Dataset excerpts:

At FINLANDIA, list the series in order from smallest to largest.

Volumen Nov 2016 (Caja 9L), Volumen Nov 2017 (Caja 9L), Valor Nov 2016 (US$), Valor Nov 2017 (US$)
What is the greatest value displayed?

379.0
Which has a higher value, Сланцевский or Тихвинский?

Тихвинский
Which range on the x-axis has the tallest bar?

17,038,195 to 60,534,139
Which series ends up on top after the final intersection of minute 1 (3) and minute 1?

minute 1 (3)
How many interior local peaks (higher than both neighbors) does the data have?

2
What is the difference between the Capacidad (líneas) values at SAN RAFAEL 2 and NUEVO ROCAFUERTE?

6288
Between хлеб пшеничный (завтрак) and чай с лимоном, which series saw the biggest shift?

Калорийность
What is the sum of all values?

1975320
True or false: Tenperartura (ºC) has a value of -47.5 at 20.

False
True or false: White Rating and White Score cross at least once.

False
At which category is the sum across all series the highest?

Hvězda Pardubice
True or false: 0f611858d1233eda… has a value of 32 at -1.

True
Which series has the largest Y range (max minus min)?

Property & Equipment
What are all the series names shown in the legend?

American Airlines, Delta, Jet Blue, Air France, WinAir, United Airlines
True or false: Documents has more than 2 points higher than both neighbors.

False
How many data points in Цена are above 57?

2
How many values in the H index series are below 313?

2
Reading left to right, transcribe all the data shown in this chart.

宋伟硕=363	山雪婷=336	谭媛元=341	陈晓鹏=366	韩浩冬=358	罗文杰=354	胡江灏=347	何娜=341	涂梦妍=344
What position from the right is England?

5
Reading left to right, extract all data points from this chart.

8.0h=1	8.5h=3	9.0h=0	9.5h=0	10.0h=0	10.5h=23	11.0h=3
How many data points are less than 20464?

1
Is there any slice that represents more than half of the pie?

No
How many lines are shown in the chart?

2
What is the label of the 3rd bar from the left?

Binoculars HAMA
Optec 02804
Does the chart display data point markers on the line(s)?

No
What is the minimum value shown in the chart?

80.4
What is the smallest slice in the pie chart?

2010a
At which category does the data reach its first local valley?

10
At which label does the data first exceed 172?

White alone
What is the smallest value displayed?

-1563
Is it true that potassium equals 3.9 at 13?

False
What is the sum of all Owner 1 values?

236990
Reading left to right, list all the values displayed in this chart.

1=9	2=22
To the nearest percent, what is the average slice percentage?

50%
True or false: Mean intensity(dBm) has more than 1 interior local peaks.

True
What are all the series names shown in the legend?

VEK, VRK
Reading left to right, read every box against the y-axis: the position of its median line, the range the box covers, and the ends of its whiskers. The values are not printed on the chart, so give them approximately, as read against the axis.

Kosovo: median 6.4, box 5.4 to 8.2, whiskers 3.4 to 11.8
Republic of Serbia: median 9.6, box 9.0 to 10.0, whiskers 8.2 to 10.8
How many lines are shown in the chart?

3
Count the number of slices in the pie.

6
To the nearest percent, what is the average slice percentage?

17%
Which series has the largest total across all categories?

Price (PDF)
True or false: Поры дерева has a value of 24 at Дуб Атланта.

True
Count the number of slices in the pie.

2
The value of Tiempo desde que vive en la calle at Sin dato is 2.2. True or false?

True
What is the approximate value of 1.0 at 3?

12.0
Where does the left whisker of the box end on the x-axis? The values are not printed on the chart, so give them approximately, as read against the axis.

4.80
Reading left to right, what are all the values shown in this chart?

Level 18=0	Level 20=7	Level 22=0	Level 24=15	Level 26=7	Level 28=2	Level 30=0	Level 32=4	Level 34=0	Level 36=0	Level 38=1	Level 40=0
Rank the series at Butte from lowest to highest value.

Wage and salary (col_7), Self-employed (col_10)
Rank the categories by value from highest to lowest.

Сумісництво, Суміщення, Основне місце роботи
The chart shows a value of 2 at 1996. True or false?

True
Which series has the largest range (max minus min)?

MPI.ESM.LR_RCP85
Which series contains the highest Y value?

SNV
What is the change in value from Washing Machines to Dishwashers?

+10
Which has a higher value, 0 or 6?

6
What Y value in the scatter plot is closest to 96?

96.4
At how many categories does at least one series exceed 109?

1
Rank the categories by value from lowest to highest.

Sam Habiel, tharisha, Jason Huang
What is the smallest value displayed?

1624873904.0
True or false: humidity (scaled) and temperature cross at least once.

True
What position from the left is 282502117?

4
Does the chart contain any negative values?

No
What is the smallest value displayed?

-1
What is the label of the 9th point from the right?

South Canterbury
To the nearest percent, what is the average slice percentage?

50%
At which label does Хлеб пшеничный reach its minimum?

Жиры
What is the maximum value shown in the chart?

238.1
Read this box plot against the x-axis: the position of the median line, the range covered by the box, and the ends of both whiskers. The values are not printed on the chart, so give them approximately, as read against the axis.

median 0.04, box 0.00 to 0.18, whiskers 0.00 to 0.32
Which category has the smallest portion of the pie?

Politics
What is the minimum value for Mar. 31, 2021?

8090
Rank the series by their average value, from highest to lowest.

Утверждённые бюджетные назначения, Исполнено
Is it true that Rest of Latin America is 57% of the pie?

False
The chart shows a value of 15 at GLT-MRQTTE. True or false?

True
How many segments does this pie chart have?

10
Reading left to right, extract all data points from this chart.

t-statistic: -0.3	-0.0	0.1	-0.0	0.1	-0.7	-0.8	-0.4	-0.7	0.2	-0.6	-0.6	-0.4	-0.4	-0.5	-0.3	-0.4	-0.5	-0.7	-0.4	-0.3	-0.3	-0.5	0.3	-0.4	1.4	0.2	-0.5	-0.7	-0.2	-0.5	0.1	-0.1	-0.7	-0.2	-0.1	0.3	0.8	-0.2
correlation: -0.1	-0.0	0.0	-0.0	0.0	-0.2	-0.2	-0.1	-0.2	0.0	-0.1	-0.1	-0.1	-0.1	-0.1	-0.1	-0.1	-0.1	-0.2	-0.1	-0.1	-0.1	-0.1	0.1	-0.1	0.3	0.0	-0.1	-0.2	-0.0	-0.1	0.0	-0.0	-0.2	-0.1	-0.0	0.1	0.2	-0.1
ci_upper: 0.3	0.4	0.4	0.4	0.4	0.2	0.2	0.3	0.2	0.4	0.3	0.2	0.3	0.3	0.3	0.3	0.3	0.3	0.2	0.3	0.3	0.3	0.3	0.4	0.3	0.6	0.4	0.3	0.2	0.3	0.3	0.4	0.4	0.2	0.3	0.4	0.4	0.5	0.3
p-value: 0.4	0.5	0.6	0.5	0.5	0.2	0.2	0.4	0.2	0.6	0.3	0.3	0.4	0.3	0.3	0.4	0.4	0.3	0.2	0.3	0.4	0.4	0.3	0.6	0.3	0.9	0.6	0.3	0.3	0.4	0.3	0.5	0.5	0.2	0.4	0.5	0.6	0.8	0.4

What this task involves: Reproduce everything in the material from the line containing "Price (PDF)" down to the line containing "Rank the series at", including both of those lines.

Your solution:
Price (PDF)
True or false: Поры дерева has a value of 24 at Дуб Атланта.

True
Count the number of slices in the pie.

2
The value of Tiempo desde que vive en la calle at Sin dato is 2.2. True or false?

True
What is the approximate value of 1.0 at 3?

12.0
Where does the left whisker of the box end on the x-axis? The values are not printed on the chart, so give them approximately, as read against the axis.

4.80
Reading left to right, what are all the values shown in this chart?

Level 18=0	Level 20=7	Level 22=0	Level 24=15	Level 26=7	Level 28=2	Level 30=0	Level 32=4	Level 34=0	Level 36=0	Level 38=1	Level 40=0
Rank the series at Butte from lowest to highest value.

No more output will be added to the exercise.